# PROMPT
Gather all lines in the data that hold the string "opaque".

PROVIDED INFORMATION Block Start

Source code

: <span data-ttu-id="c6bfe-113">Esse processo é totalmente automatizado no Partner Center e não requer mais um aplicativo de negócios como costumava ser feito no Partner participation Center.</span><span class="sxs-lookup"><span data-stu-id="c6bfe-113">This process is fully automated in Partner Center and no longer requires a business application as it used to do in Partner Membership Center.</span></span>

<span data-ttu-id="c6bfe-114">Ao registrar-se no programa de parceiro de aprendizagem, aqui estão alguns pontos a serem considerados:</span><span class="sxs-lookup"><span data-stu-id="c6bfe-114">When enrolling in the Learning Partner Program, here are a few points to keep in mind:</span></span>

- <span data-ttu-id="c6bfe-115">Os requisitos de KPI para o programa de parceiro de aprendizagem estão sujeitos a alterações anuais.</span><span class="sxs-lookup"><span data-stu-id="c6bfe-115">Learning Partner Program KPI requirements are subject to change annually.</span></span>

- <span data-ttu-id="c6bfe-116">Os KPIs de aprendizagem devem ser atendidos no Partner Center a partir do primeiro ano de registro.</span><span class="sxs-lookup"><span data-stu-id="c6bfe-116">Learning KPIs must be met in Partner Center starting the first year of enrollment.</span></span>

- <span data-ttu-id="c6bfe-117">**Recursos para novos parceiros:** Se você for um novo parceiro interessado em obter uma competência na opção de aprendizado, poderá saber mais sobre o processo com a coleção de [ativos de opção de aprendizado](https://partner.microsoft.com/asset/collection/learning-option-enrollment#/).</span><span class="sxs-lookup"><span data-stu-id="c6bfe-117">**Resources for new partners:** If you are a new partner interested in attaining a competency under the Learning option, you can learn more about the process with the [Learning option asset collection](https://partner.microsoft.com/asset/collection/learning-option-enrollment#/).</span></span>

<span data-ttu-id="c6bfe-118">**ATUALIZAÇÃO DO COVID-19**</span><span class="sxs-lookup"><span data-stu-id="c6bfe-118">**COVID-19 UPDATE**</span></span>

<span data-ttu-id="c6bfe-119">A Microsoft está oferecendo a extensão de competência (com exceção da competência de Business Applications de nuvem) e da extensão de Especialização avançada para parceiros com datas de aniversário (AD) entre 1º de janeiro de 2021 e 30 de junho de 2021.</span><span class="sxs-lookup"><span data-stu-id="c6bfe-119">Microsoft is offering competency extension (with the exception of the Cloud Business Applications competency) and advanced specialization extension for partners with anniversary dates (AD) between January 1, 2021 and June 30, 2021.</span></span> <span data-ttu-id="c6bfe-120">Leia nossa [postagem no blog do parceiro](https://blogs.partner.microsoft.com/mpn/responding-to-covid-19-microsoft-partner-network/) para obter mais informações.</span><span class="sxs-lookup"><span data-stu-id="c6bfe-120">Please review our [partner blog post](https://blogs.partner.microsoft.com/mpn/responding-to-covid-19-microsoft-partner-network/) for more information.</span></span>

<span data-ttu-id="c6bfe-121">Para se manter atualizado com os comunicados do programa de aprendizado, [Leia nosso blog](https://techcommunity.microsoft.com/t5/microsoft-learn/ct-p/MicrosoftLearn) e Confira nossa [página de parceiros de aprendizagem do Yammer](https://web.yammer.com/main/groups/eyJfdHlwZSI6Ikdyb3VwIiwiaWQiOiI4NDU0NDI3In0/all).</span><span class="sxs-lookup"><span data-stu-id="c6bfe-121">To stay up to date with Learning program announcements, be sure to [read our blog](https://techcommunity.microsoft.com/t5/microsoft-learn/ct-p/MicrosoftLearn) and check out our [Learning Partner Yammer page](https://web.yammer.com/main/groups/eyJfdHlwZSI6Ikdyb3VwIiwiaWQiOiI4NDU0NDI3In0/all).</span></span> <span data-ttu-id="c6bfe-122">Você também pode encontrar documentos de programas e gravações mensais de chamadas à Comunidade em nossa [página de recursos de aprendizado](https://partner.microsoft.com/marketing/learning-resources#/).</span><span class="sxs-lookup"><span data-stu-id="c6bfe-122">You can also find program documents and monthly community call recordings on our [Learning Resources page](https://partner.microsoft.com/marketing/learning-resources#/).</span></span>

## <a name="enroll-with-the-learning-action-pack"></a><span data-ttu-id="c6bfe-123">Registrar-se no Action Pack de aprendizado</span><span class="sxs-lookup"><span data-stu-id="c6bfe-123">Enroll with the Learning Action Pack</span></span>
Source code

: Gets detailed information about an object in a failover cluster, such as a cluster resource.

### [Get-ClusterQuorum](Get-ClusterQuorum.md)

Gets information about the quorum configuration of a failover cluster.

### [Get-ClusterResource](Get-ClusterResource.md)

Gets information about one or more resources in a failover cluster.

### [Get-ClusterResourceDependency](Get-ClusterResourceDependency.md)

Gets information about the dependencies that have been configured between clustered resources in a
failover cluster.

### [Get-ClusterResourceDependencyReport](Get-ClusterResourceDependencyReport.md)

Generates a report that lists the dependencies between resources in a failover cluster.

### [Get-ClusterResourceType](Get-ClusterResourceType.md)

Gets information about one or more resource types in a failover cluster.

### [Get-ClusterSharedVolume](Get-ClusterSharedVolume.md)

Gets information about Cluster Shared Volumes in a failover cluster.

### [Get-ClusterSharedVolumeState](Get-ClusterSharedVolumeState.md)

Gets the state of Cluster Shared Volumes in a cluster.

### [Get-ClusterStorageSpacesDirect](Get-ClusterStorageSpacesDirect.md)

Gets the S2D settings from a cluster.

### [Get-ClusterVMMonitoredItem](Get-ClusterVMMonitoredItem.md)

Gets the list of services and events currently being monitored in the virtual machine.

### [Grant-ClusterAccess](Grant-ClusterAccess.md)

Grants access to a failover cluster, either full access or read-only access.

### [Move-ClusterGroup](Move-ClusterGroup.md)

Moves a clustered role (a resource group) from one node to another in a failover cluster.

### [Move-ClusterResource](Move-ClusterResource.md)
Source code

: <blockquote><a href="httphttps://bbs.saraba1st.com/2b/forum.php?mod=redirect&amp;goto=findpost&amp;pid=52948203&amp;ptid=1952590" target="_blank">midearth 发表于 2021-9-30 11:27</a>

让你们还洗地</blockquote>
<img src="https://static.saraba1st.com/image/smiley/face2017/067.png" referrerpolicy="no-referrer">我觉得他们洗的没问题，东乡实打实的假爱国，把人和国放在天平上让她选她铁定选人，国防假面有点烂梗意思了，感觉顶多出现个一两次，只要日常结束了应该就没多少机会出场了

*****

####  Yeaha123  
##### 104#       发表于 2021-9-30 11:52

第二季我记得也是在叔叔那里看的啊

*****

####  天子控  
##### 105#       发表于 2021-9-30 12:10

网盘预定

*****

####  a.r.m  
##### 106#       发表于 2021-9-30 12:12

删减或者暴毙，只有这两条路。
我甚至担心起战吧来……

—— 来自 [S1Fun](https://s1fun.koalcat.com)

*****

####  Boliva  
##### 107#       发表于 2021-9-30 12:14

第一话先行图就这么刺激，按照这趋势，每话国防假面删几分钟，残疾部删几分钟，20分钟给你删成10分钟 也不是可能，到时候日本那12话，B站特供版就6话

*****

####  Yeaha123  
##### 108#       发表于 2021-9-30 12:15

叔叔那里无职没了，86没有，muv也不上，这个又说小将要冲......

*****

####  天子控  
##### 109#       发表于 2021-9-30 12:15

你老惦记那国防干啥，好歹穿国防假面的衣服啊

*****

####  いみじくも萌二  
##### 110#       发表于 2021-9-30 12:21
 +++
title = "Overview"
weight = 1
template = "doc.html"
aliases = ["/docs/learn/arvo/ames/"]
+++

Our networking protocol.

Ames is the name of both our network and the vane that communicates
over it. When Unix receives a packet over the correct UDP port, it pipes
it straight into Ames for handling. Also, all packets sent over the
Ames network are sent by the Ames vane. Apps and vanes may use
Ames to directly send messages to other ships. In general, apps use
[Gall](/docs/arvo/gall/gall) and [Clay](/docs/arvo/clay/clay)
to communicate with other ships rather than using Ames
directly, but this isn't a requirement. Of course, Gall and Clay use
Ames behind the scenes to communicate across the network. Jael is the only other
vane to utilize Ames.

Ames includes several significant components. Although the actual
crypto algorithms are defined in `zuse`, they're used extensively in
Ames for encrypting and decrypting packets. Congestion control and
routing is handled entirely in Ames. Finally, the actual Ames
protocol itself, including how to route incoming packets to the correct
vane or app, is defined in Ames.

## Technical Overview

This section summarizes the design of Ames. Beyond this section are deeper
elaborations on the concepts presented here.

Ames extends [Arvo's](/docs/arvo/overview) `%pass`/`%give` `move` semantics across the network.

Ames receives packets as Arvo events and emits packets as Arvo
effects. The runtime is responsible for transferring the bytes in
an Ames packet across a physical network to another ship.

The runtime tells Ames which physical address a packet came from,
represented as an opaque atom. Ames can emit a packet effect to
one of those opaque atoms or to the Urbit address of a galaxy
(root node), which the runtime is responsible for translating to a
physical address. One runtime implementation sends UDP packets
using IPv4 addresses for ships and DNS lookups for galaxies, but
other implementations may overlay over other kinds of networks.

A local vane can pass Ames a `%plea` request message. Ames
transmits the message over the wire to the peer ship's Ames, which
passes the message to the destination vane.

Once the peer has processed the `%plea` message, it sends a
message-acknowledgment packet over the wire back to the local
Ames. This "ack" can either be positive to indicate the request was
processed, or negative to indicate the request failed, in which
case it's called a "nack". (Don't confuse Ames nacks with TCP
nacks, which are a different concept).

PROVIDED INFORMATION Block End

# EXERCISE SOLUTION
represented as an opaque atom. Ames can emit a packet effect to
one of those opaque atoms or to the Urbit address of a galaxy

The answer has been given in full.